5) Caveats and Qualifiers – a few tips for the uninitiated:
Be watchful of contracts that taut IDIQ (Indefinite Delivery/Indefinite Quantity)- these contracts provide no formal commit. They draw suppliers in to share the program risk. Have seen IDIQ Programs that have gone through the roof, in terms of, production business and some that just fizzled, after the initial, ramp-up phase.
When your firm leverages into a Program, make every effort to understand the various phases required to reach full, deployment/production and ask the question about “recompetes” along the way. The Government/Military is noted for going back to Industry to keep the incumbent honest and to stir-up the competitive pot. Just imagine making a five-year, commit into a Program – riding it to Pre-production and them being written out of the script for full, Deployment.
Be tuned-in to the contracting terms – for example “rights in data” and “2nd sourcing,” which are standard terms for the Government/Military. What they translate to is that contractually your firm is obligated to relinquish its “secret sauce or family jewels” to the Government, during the contract period.
This allows the Government at any time to transfer this and set-up a 2nd source that will replace your content. There are many, valid reasons why the Government would exercise this provision, however it results in your firm being displaced.
This article is not intended to simplify or provide a tree-top view of what is required to make it in the Defense and Military Market.
In fact, the real game requires other drivers and it is more demanding and relentless.
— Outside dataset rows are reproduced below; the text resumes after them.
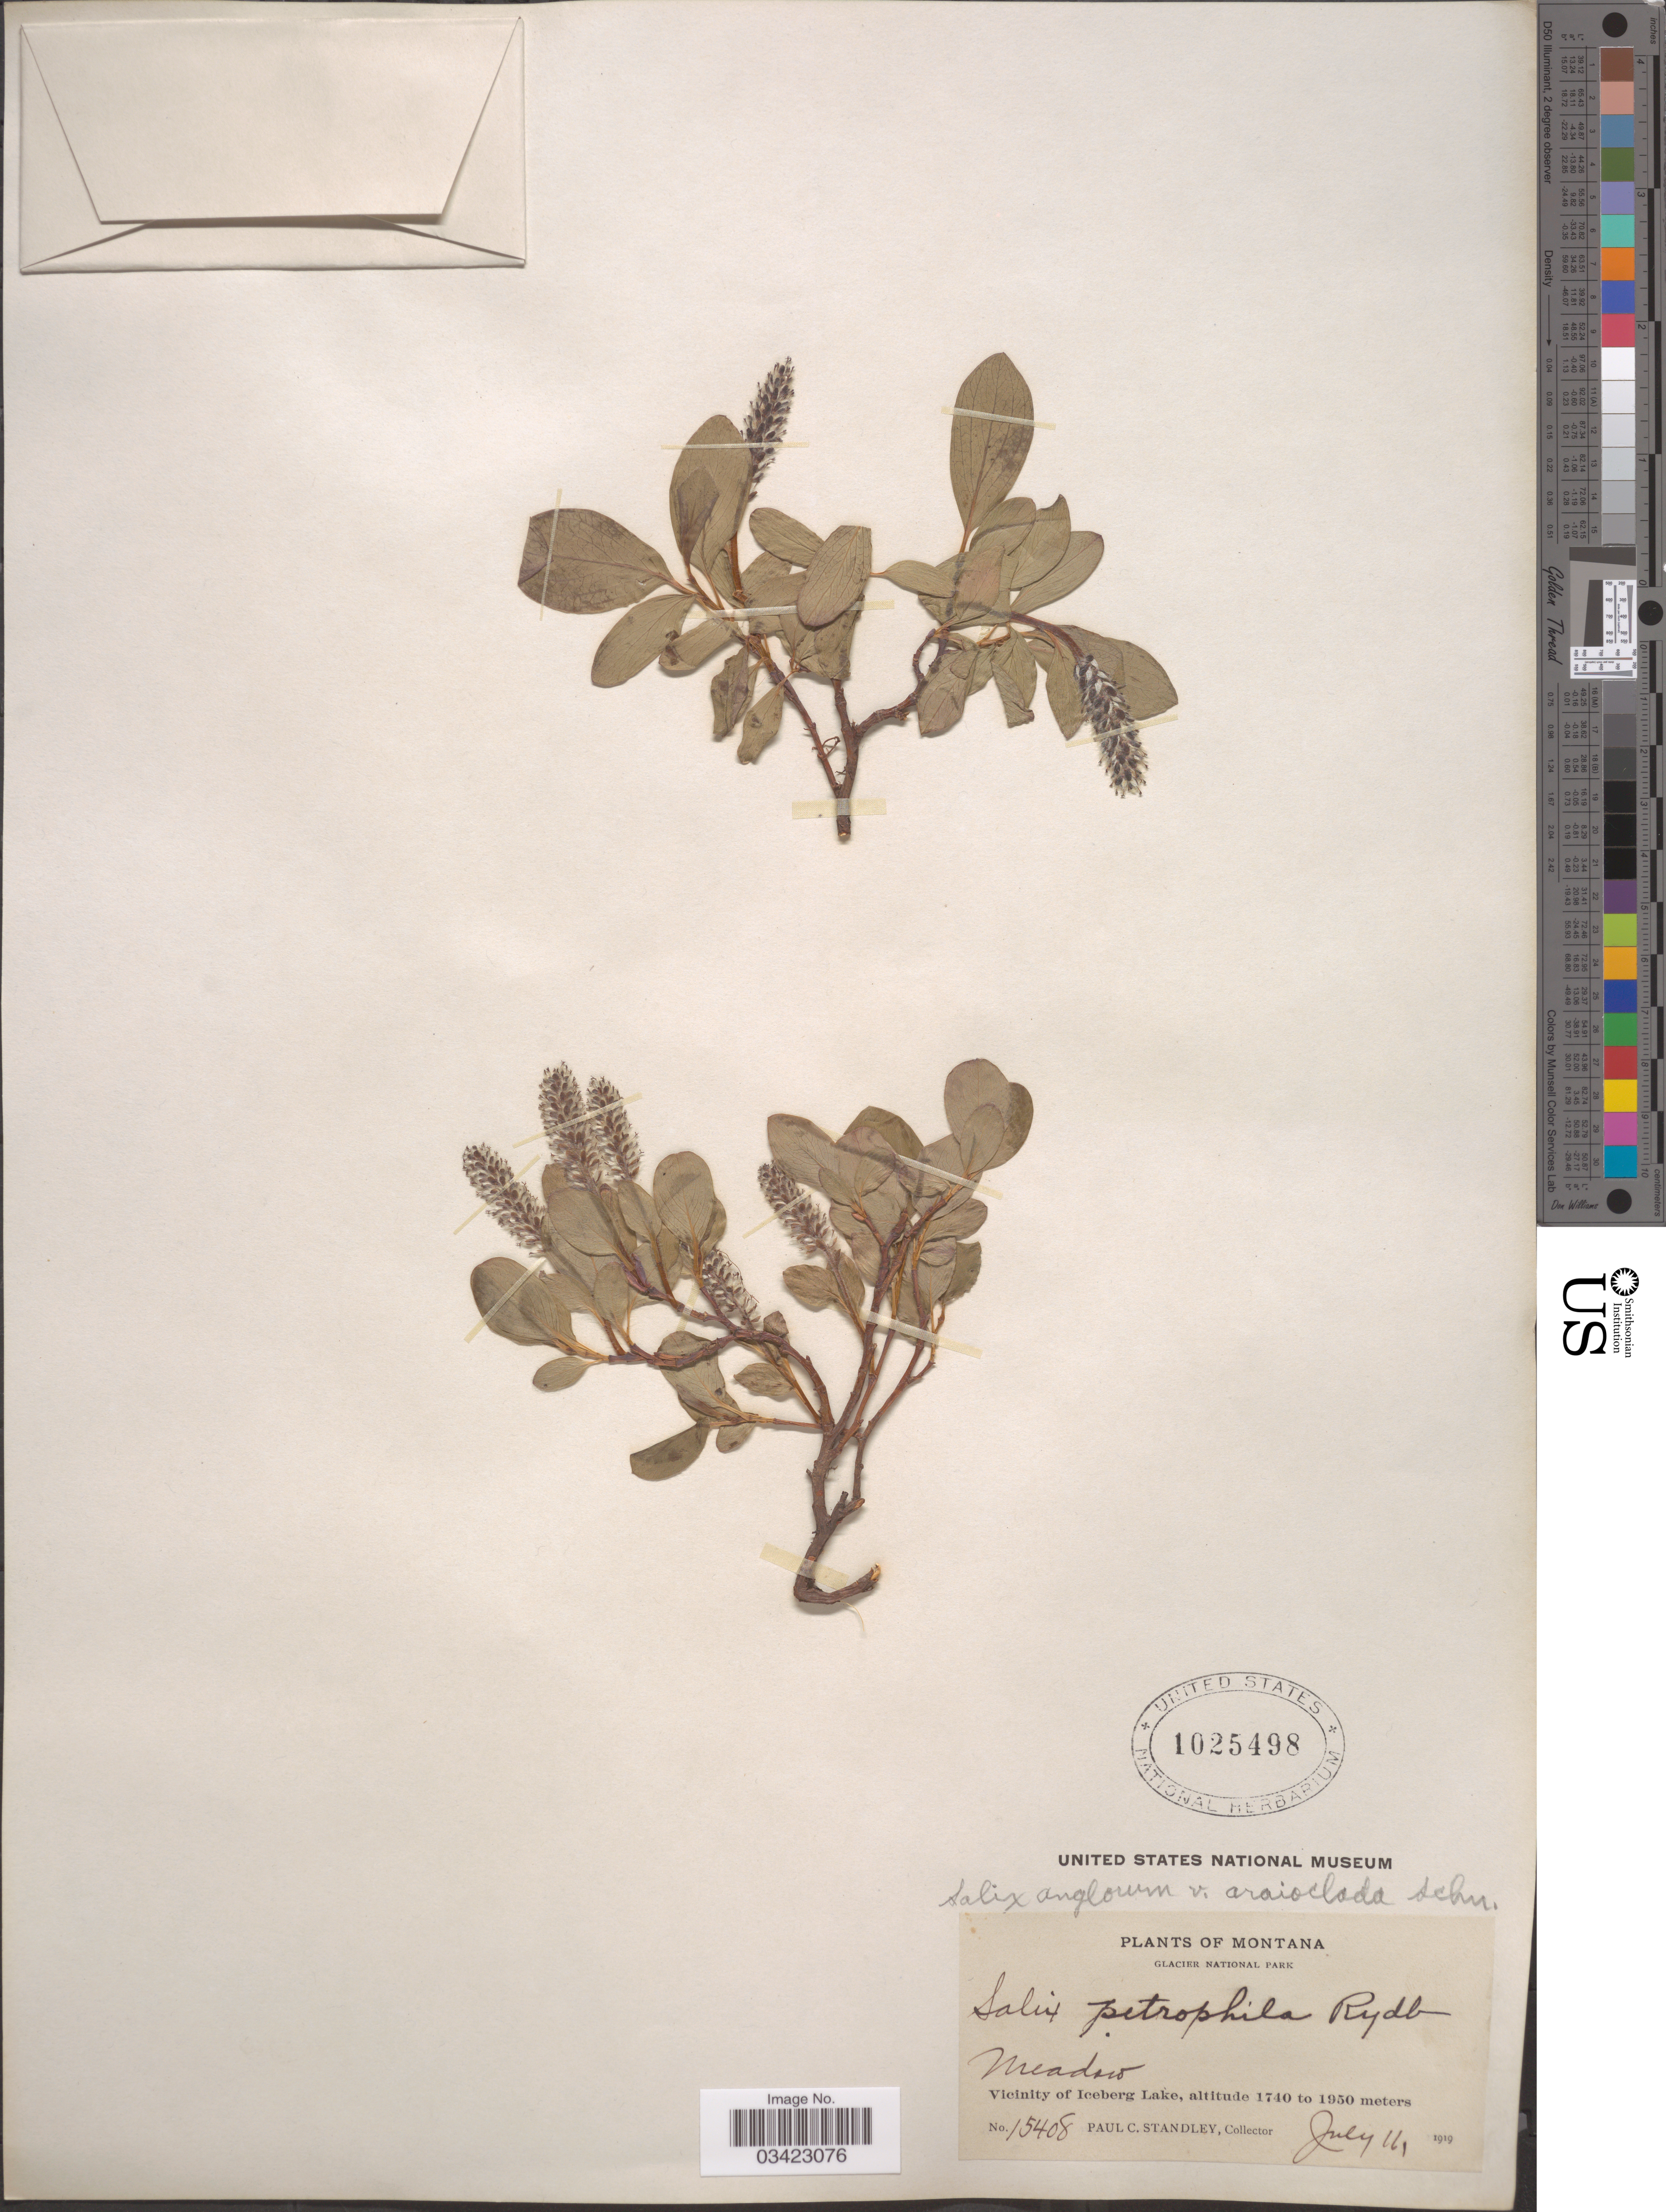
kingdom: Plantae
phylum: Tracheophyta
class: Magnoliopsida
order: Malpighiales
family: Salicaceae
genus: Salix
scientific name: Salix anglorum var. araioclada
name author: C.K. Schneid.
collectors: P. C. Standley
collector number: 15408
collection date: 1919-07-11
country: United States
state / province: Montana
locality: Glacier National Park. Vicinity of Iceberg Lake.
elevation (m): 1740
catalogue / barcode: US 1025498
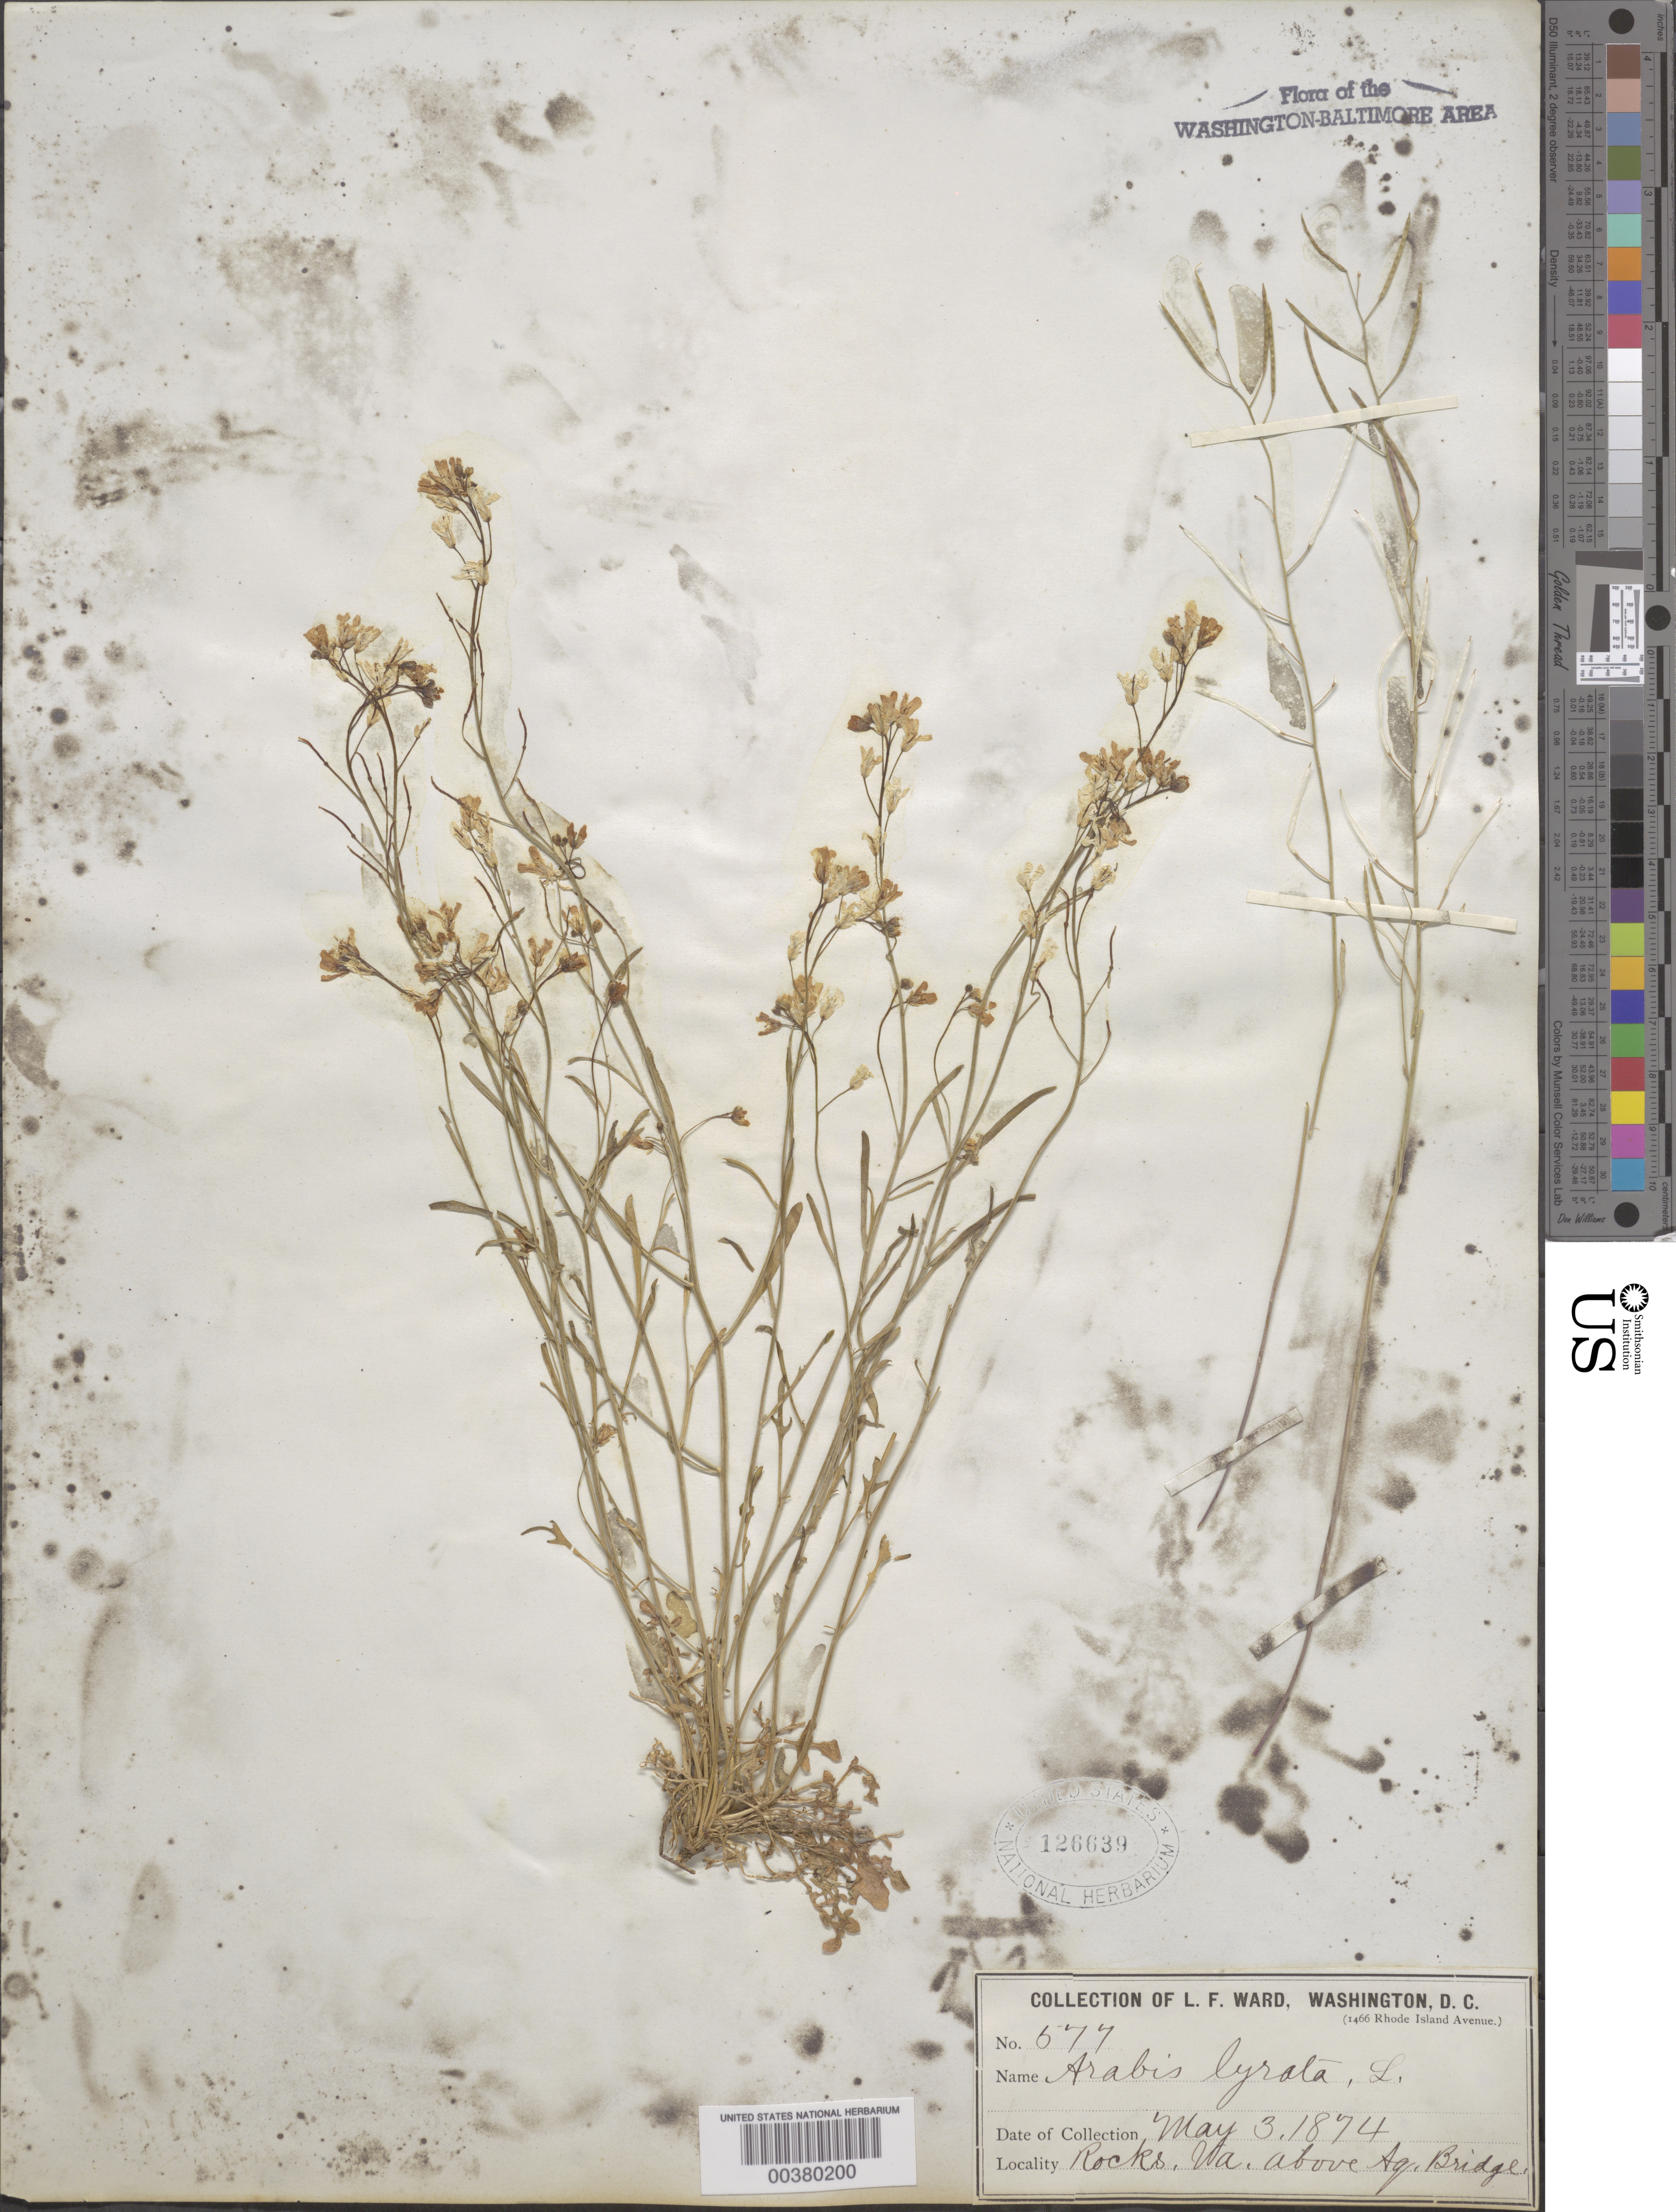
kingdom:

In the final analysis there are no guarantees. This article is instructional in-scope.
Conversely, the Defense and Military Market continues to have attraction and is one of the most, predictable Industry segments, which provides sustainable dividends.
Although this Market segment continues to morph and evolve, it continues to be one of the most compelling segments, in terms of, the technology developments/advancements that support active programs, platforms and applications. Whether your firms is extending its reach or is dedicated, having a Defense and Military segment in your firm’s portfolio is a smart move.